Inside Reality 36 safety protocols have been activated. An intrusion from the outside has been detected and the realm's guardians are summoned.
Veronique Valdaire is sleeping. Or trying to sleep at least. Her digital companion, Chloe, is doing her best to wake her up. She has several missed calls from her boss, the professor, it's urgent and they need to talk. The chirpy bombardment of wakeup calls from Chloe is finally enough to get her out of bed. Wearily, she makes her way down to the office. The professor is nowhere to be found and the building's AI complains over a malfunction, it has been disconnected from parts of the building. He did however leave a message for her, but it is not good news. Then the reception informs her that VIA spooks, agency that protects and monitors AIs, are on their way up to see her. Not good news.
Richards is in a lovely garden, talking to his old friend Hughie. Hughie is one of the most powerful AIs in the world and he hates being called Hughie. Which is why Richards has given him that nickname, he needs to be taken down a peg or two. Today Richards is looking for a favor. Hughie is responsible for the European internal security and he owes Richards a favor. In return for a favor Hughie only asks that Richards performs one small task for him. A high profile person has been murdered on a yacht, but Hughie's investigators have not found anything. The yacht is still quarantined at sea pending further investigation, no one has been allowed on or off.
It all turns out to be more than just a simple favour and Richards and Kleins will be stretched to the limit of their abilities.

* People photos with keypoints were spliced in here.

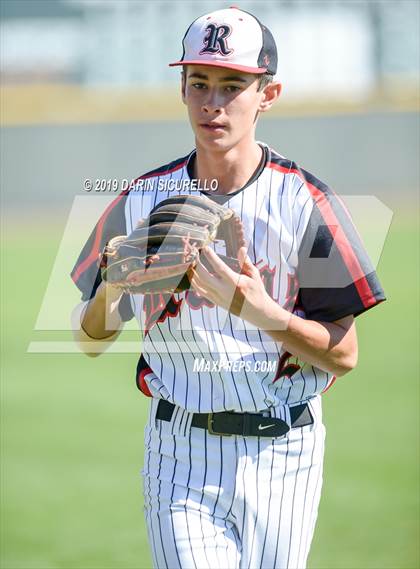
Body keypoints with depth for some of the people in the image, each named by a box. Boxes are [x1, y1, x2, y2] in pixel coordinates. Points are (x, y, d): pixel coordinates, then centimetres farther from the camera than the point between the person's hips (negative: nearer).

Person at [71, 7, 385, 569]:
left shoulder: (304, 202, -6)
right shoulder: (144, 200, 3)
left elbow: (344, 355, -6)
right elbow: (90, 339, 8)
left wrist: (260, 312, -23)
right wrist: (112, 290, -15)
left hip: (283, 454, -1)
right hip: (180, 452, 1)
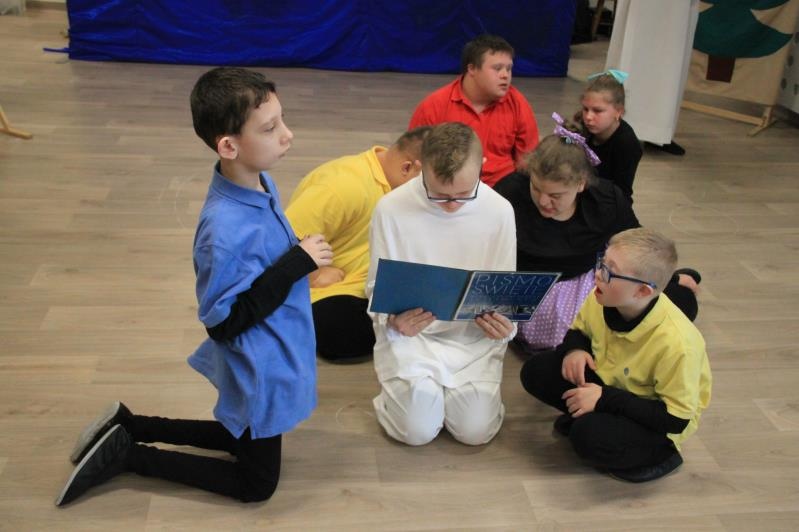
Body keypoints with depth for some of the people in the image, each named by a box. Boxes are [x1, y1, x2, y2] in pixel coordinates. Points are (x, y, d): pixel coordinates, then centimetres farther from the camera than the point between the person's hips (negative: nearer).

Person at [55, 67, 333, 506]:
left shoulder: (260, 183, -6)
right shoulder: (225, 229, -34)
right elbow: (223, 323, -26)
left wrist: (299, 258, -1)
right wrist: (297, 264, -29)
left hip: (271, 359, 9)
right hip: (259, 372, -9)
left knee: (243, 442, 29)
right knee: (256, 484, 11)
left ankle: (127, 427, 31)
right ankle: (126, 453, 14)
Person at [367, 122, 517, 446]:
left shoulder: (499, 210, -8)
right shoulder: (392, 209, -13)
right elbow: (378, 288, -3)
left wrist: (503, 323, -19)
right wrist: (393, 319, -25)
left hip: (474, 337, 2)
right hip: (410, 335, -1)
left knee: (476, 430, -13)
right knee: (418, 429, -16)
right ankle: (405, 383, 18)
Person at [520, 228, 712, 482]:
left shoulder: (676, 343, -34)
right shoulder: (601, 301, -17)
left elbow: (676, 419, -26)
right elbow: (579, 330, 7)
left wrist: (605, 399, -30)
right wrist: (574, 349, -19)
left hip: (657, 423, -5)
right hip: (607, 380, 6)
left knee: (590, 437, -33)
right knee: (535, 373, -12)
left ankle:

Reality 36 is the kind of book that seems to have been written with me as the target audience. Guy Haley is the new author I have been waiting for. It has the intense action of a Neal Asher book, you can almost feel the shockwave of explosions and the impact of blows. There is a great dynamic between Richards and Otto. Richards is enthusiastic, full of life, cheeky and always offers a interesting opinion on events. He loves taking the piss out of those in high places, and especially his friend Hughie. I love it how Guy Haley choose to dress him in trench coat and hat like a chirpy alternative to Sam Spade.

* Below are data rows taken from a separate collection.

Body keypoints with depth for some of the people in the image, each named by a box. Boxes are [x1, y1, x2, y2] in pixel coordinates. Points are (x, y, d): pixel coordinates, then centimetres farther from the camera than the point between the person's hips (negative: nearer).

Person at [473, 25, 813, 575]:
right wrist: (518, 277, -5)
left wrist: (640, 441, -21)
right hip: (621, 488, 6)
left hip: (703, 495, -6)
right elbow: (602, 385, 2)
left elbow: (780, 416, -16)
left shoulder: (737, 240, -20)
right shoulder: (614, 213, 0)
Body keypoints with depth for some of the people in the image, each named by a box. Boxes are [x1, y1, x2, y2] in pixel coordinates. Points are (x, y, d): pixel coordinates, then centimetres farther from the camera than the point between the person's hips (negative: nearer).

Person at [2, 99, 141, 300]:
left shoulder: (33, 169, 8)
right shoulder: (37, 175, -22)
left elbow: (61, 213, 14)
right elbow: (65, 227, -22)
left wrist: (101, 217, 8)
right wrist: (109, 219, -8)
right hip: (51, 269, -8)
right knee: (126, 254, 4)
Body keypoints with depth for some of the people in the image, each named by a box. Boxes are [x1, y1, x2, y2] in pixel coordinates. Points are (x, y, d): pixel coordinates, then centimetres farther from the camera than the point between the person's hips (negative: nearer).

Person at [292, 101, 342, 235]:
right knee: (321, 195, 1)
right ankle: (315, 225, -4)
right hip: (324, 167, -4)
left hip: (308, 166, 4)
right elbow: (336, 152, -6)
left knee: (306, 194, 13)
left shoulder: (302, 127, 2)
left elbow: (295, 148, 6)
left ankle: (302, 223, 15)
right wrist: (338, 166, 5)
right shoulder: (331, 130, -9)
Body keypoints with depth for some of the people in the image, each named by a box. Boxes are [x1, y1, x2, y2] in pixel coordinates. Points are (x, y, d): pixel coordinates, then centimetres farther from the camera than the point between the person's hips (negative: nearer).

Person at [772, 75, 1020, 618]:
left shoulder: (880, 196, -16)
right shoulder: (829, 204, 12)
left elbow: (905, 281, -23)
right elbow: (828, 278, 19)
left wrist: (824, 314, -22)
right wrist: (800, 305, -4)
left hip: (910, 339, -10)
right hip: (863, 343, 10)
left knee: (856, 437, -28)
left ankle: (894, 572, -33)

For a man without genitals, he was an enormous penis, but he was also the finest virtual horticulturalist, and a great baker. - Richards describing Hughie while having tea in Hughie's gardenOtto, he is the opposite side of the coin. Jaded, serious and a no nonsense person. He does not play around. There is also a gentle side to Otto, something you might not expect from a half metal, half flesh killing machine. Together, Richards and Otto are really great and good fun. I found it easy to engage with the characters and feel sympathetic to them.
Another strong point of Reality 36 is the world building. A lot of thought and detail has gone into Haley's scarred version of earth. Throughout the book we are given more and more information about the state of the world and how it ended up this way. This careful drip-feed of information is great, the plot never takes second place to the exposition and pace is maintained at all times. Speaking of the plot, it's complex enough to keep you interested and guessing what is going to happen next, without getting confusing.
Guy Haley has adopted a Gibsonesque version of cyberspace. A user is required to 'jack-in', and once 'in there' the dangers are very real. The feedback from a death in cyberspace can, and has, kill a person. No mentions of Black Ice, but there are some equally dangerous counter measures deployed in Reality 36.
The eels were ugly, ribbons of nothing undulating through the blaze and fury of the web.Unless you hate fun, stop what you are doing and pick up Reality 36. It's an action packed book, riddled with armour piercing wit and incredibly entertaining. On a more serious note, Reality 36 does a big think on the issues raised by the existence of Articial Intelligence in society. I cannot wait to read the next Richards and Klein case, Omega Point, due to be released in 2012.
Reality 36 weighs in at 384 pages and is published by Angry Robot. The book will be available in stores from August 4th 2011.